"I'm glad I'm not twenty-five anymore," Christoph Waltz told me Monday morning before the New York premiere of Quentin Tarantino's latest. The Austrian actor is a bit more than twice that age and exudes a level of comfort and confidence that he says is rooted in his maturity and experience. We were talking about the attention he's received since this year's Cannes Film Festival, where the power of his performance in Tarantino's "Inglourious Basterds" received raves along the Croisette and beyond.
There's well-deserved excitement for Waltz, but whether a Cannes acting prize and the concurrent critical attention will lead to a steady stream of work, and even awards season acclaim, remains to be seen. He seems OK with that because he's been down this road before and seems comfortable relishing in the moment. Waltz first received attention after a big role in his twenties but the momentum "evaporated into thin air," he said. Along the way he learned a pragmatism that is letting him savor his current success with the right attitude.

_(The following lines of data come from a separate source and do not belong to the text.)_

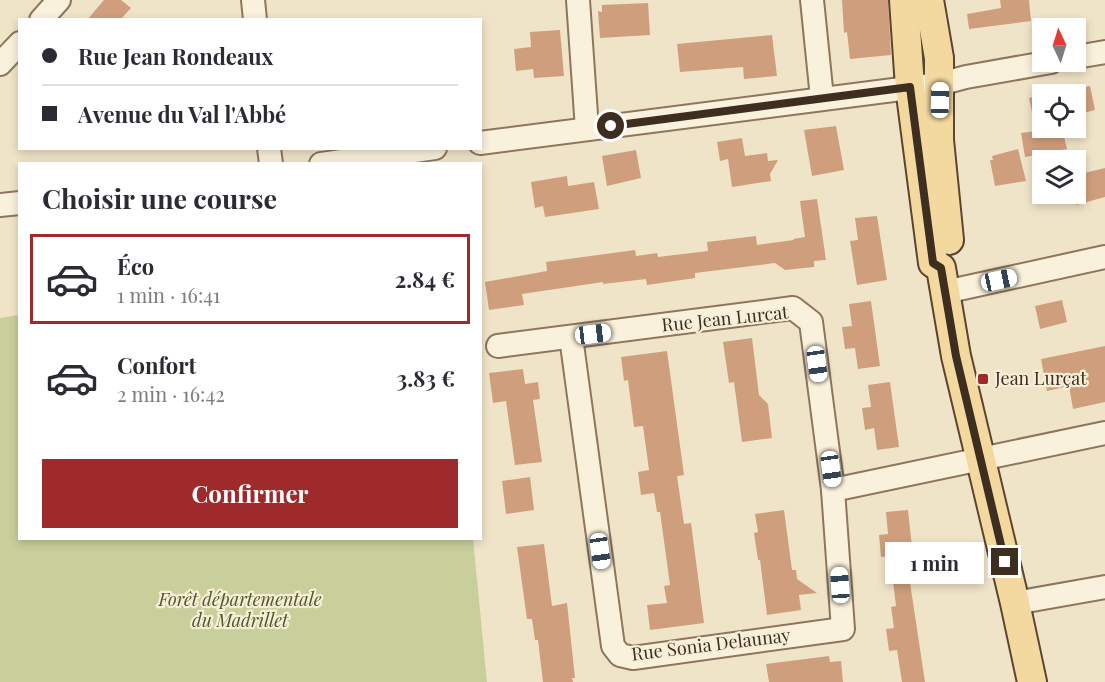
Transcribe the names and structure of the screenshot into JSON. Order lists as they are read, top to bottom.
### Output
{
  "streets": {
    "street": ["Rue Jean Lurcat", "Rue Sonia Delaunay"]
  },
  "crossings": [
    ["Rue Jean Lurcat", "Rue Sonia Delaunay"]
  ],
  "parks": ["Forêt départementale du Madrillet"],
  "places": {
    "transit": ["Jean Lurçat"]
  },
  "north": "top",
  "page": {
    "banner": ["Rue Jean Rondeaux", "Avenue du Val l'Abbé"],
    "heading": "Choisir une course",
    "list": [
      {
        "name": "Éco",
        "note": "1 min · 16:41",
        "value": "2.84 €"
      },
      {
        "name": "Confort",
        "note": "2 min · 16:42",
        "value": "3.83 €"
      }
    ],
    "buttons": "Confirmer",
    "bubble": "1 min"
  }
}
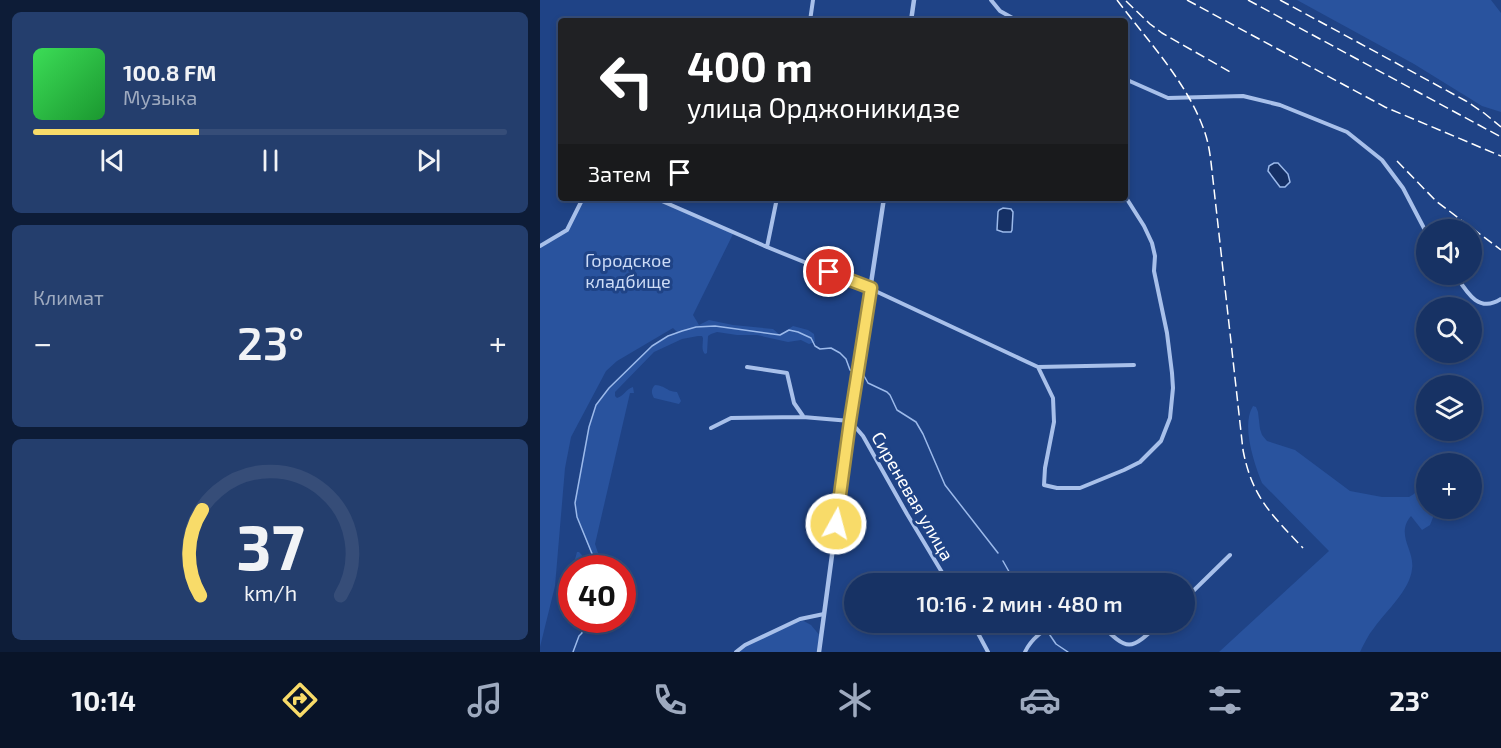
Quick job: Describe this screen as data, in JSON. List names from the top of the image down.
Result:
{
  "streets": {
    "street": ["Сиреневая улица"]
  },
  "parks": ["Городское кладбище"],
  "page": {
    "turn": ["400 m", "улица Орджоникидзе"],
    "song": ["100.8 FM", "Музыка"],
    "then": "Затем",
    "map_buttons": "+",
    "tile": "Климат",
    "heat": ["−", "23°", "+"],
    "limit": "40",
    "trip": "10:16 · 2 мин · 480 m",
    "tabs": ["10:14", "23°"],
    "gauge": ["37", "km/h"]
  }
}
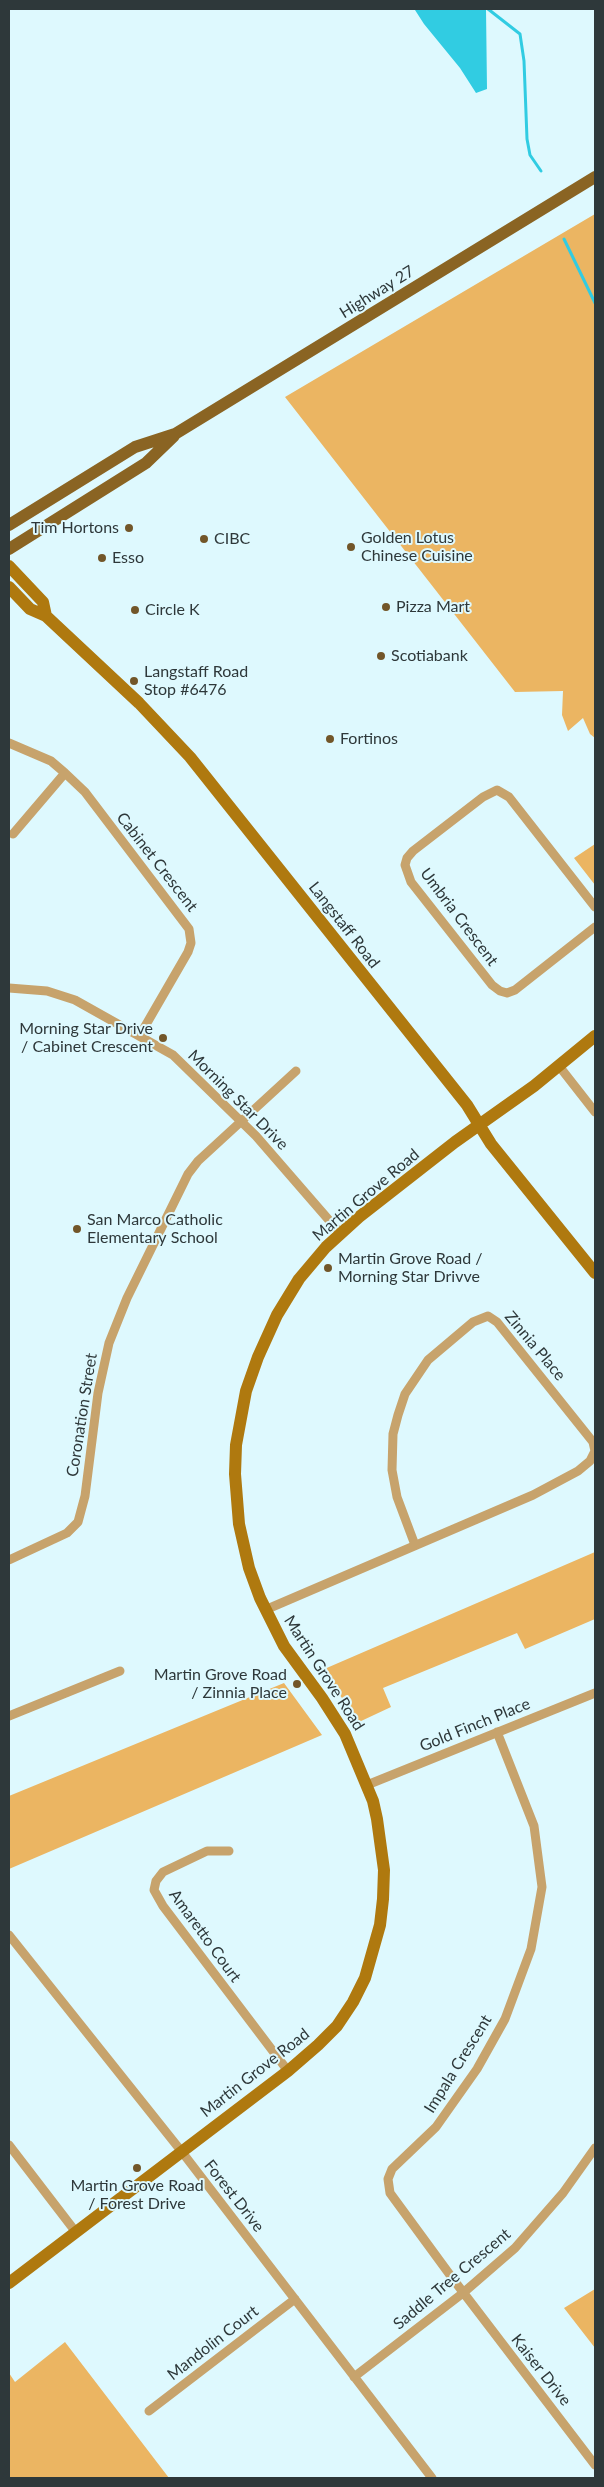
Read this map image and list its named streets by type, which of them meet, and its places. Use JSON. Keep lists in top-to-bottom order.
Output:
{
  "streets": {
    "main road": ["Highway 27"],
    "street": [
      "Cabinet Crescent",
      "Umbria Crescent",
      "Langstaff Road",
      "Morning Star Drive",
      "Martin Grove Road",
      "Zinnia Place",
      "Coronation Street",
      "Gold Finch Place",
      "Amaretto Court",
      "Impala Crescent",
      "Forest Drive",
      "Saddle Tree Crescent",
      "Mandolin Court",
      "Kaiser Drive"
    ]
  },
  "crossings": [
    ["Cabinet Crescent", "Morning Star Drive"],
    ["Langstaff Road", "Martin Grove Road"],
    ["Morning Star Drive", "Martin Grove Road"],
    ["Morning Star Drive", "Coronation Street"],
    ["Martin Grove Road", "Zinnia Place"],
    ["Martin Grove Road", "Gold Finch Place"],
    ["Martin Grove Road", "Amaretto Court"],
    ["Martin Grove Road", "Forest Drive"],
    ["Gold Finch Place", "Impala Crescent"],
    ["Impala Crescent", "Saddle Tree Crescent"],
    ["Impala Crescent", "Kaiser Drive"],
    ["Forest Drive", "Saddle Tree Crescent"],
    ["Forest Drive", "Mandolin Court"],
    ["Saddle Tree Crescent", "Kaiser Drive"]
  ],
  "places": [
    "Tim Hortons",
    "CIBC",
    "Golden Lotus Chinese Cuisine",
    "Esso",
    "Pizza Mart",
    "Circle K",
    "Scotiabank",
    "Langstaff Road Stop #6476",
    "Fortinos",
    "Morning Star Drive / Cabinet Crescent",
    "San Marco Catholic Elementary School",
    "Martin Grove Road / Morning Star Drivve",
    "Martin Grove Road / Zinnia Place",
    "Martin Grove Road / Forest Drive"
  ]
}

Sitting for a casual chat downstairs at The Standard hotel in New York City where he was staying this week ahead of the "Basterds" release (and where the debut party took place hosted by NYC's Cinema Society that night), the fifty two year old expressed a quiet excitement.
"Sooner or later I will have to let go, but for me, I would like it to be later than sooner," he said softly, commenting on the afterglow of his performance and the attention he's been receiving of late.
Asked about his work on the film, Waltz continuously deflected attention to Tarantino and the "Basterds" screenplay that he says gave him the essential elements he needed to interpret the character. To focus on just one part of the film is "rather ridiculous," Waltz noted, saying that his performance grew from the personal relationship he developed with Tarantino.
Waltz studied Tarantino's previous films and then read the script over and over to build his performance. "He let me do," Waltz praised the filmmaker simply. "He inspires, he doesn't instruct. You end up wanting to do exactly what he needs." Beyond sharing some broad background and insights, there isn't much to say, we agree later. The work should speak for itself and it's up to an engaged viewer to bring a critical approach to the experience of watching a movie.
From the start of "Inglorious Basterds," Waltz makes quite a mark on the audience. He potrays an almost hypnotically devilish Hans Landa, a Nazi Colonel known as "The Jew Hunter." An intense early sequence crystalizes his talents when Landa roots out a Jewish family hiding out on a French farm, allowing one young woman (played by Melanie Laurent) to escape alive - and setting the stage for Tarantino's fantasy tale in which a renegade band of Nazi trackers join forces with the woman to topple Hitler's Third Reich.
Talking about the film back in Cannes, Quentin Tarantino said that he worried that he might not find the right actor to play this character, and had he not found Waltz he might not have made the movie. "I realized that I was writing a pretty impressive character pretty early on," Tarantino explained in Cannes, reiterating that finding the right actor was essential to the movie. "There was something very liberating about [being willing to walk away] from it rather than make a compromise."
Back here in New York this week, as we're chatting further about the idea of Waltz' current success being a bit more manageable thanks to his maturity, co-star Melanie Laurent suddenly appeared from the lobby. "It's all on the page" she joked more than once, teasing us about our serious conversation. They chatted a bit in French and then she popped outside laughing. "It's all on the page," she said again.
"I'm glad I'm not 25 anymore," Waltz reiterated as Laurent left us to take a seat out on the hotel's streetside patio bar. She laughed in the sun with friends as Waltz and I observed the young group from a large window near our quiet indoor table. He admitted to having a paternal fondness for the young actress, praising her level headedness and talent.
"So play," he advised young creative types like Laurent. "Do take it seriously, but don't take it for everything," Waltz added, paraphrasing, "As Brecht said, 'Make a plan and then make another plan.'"
As we start to wrap up our conversation, I wished him the best on his ride with "Inglourious Basterds."
"It is a ride," he agreed, pausing. "So far, it's not a rollercoaster."
We laughed a bit.
"I'm not a roller coaster rider... The uphill is more manageable, but once it goes down, gravity takes care of everything."